##### Data
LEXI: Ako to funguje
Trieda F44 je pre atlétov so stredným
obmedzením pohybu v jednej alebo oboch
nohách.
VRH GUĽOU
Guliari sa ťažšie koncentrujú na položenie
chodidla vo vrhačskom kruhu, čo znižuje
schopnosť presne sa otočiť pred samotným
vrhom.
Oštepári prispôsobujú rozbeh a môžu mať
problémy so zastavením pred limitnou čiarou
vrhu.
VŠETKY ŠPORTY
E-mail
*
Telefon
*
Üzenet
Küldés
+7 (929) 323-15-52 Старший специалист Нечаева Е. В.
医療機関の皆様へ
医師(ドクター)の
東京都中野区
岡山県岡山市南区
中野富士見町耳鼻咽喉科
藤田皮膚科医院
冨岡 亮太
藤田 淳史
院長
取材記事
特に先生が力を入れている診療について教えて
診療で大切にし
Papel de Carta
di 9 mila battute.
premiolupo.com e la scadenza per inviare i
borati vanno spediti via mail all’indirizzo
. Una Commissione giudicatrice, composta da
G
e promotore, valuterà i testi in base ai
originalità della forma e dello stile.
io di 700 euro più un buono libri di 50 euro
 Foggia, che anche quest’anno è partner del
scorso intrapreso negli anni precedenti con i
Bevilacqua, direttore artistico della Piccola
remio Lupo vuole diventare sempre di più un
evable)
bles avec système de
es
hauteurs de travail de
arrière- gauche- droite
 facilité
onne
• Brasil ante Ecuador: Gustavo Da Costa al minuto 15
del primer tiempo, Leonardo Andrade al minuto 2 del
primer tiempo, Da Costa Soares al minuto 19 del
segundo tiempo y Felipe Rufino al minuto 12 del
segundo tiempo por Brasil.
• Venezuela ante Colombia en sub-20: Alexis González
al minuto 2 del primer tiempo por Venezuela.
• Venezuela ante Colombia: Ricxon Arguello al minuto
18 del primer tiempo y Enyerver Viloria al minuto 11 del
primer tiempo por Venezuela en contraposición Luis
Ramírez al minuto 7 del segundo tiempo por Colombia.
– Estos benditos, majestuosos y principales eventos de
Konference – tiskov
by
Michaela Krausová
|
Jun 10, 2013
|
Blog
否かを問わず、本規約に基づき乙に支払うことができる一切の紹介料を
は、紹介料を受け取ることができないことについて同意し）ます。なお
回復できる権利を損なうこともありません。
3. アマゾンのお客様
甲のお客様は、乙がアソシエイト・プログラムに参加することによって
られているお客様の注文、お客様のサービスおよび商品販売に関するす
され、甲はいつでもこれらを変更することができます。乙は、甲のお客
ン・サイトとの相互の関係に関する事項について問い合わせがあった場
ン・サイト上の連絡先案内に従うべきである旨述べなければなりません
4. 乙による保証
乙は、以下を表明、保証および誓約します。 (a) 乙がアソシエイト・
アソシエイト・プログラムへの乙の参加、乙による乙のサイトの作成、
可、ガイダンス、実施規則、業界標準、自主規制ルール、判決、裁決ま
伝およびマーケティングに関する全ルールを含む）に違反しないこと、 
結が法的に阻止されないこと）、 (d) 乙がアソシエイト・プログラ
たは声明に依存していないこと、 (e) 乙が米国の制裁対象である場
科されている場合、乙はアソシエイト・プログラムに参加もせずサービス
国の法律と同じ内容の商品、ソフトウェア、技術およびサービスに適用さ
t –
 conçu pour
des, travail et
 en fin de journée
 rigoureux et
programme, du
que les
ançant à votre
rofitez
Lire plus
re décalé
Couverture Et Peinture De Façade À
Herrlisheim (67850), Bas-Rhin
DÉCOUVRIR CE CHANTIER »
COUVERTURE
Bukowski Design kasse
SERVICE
##########
Transcribe each line of the data above, unaltered, from the one where "Нечаева Е. В." appears to the one where "Arguello al minuto" appears, inclusive of both.

## Task solution
+7 (929) 323-15-52 Старший специалист Нечаева Е. В.
医療機関の皆様へ
医師(ドクター)の
東京都中野区
岡山県岡山市南区
中野富士見町耳鼻咽喉科
藤田皮膚科医院
冨岡 亮太
藤田 淳史
院長
取材記事
特に先生が力を入れている診療について教えて
診療で大切にし
Papel de Carta
di 9 mila battute.
premiolupo.com e la scadenza per inviare i
borati vanno spediti via mail all’indirizzo
. Una Commissione giudicatrice, composta da
G
e promotore, valuterà i testi in base ai
originalità della forma e dello stile.
io di 700 euro più un buono libri di 50 euro
 Foggia, che anche quest’anno è partner del
scorso intrapreso negli anni precedenti con i
Bevilacqua, direttore artistico della Piccola
remio Lupo vuole diventare sempre di più un
evable)
bles avec système de
es
hauteurs de travail de
arrière- gauche- droite
 facilité
onne
• Brasil ante Ecuador: Gustavo Da Costa al minuto 15
del primer tiempo, Leonardo Andrade al minuto 2 del
primer tiempo, Da Costa Soares al minuto 19 del
segundo tiempo y Felipe Rufino al minuto 12 del
segundo tiempo por Brasil.
• Venezuela ante Colombia en sub-20: Alexis González
al minuto 2 del primer tiempo por Venezuela.
• Venezuela ante Colombia: Ricxon Arguello al minuto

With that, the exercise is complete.